Source data:
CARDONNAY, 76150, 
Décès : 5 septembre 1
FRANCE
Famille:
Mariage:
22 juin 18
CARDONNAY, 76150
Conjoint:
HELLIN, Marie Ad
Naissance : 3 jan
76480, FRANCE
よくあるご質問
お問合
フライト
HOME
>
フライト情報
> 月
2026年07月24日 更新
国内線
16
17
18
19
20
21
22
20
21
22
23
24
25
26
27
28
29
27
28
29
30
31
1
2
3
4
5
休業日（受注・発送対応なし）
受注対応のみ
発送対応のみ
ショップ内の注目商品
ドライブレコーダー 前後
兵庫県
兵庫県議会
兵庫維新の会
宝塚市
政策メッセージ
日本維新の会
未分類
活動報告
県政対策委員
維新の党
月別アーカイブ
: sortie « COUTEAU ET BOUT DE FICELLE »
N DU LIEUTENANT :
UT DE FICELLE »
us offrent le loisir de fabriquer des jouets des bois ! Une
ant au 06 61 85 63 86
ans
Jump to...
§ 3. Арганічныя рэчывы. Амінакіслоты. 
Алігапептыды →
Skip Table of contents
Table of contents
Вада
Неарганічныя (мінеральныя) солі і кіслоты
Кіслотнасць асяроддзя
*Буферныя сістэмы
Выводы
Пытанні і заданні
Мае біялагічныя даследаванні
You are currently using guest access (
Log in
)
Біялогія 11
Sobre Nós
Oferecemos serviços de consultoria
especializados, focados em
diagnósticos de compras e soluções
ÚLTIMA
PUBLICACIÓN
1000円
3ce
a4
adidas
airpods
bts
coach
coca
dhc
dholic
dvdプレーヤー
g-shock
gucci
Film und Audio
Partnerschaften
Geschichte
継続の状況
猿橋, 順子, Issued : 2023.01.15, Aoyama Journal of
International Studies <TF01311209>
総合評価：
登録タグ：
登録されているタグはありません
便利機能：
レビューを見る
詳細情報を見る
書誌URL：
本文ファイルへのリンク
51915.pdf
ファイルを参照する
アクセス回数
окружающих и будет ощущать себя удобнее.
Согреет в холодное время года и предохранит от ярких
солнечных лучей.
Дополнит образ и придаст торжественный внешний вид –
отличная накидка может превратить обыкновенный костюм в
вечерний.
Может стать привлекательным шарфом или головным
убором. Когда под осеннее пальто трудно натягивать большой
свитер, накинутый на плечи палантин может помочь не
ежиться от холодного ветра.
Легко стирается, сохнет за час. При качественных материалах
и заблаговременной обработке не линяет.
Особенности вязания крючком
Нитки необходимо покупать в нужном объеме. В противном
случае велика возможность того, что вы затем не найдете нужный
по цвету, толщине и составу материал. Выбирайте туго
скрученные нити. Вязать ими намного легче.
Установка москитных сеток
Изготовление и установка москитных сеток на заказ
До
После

**Task description**
Reproduce the listing verbatim, starting at its first line and ending at the line that contains "Oferecemos serviços de consultoria", with both of those lines included.

**Written answer**
CARDONNAY, 76150, 
Décès : 5 septembre 1
FRANCE
Famille:
Mariage:
22 juin 18
CARDONNAY, 76150
Conjoint:
HELLIN, Marie Ad
Naissance : 3 jan
76480, FRANCE
よくあるご質問
お問合
フライト
HOME
>
フライト情報
> 月
2026年07月24日 更新
国内線
16
17
18
19
20
21
22
20
21
22
23
24
25
26
27
28
29
27
28
29
30
31
1
2
3
4
5
休業日（受注・発送対応なし）
受注対応のみ
発送対応のみ
ショップ内の注目商品
ドライブレコーダー 前後
兵庫県
兵庫県議会
兵庫維新の会
宝塚市
政策メッセージ
日本維新の会
未分類
活動報告
県政対策委員
維新の党
月別アーカイブ
: sortie « COUTEAU ET BOUT DE FICELLE »
N DU LIEUTENANT :
UT DE FICELLE »
us offrent le loisir de fabriquer des jouets des bois ! Une
ant au 06 61 85 63 86
ans
Jump to...
§ 3. Арганічныя рэчывы. Амінакіслоты. 
Алігапептыды →
Skip Table of contents
Table of contents
Вада
Неарганічныя (мінеральныя) солі і кіслоты
Кіслотнасць асяроддзя
*Буферныя сістэмы
Выводы
Пытанні і заданні
Мае біялагічныя даследаванні
You are currently using guest access (
Log in
)
Біялогія 11
Sobre Nós
Oferecemos serviços de consultoria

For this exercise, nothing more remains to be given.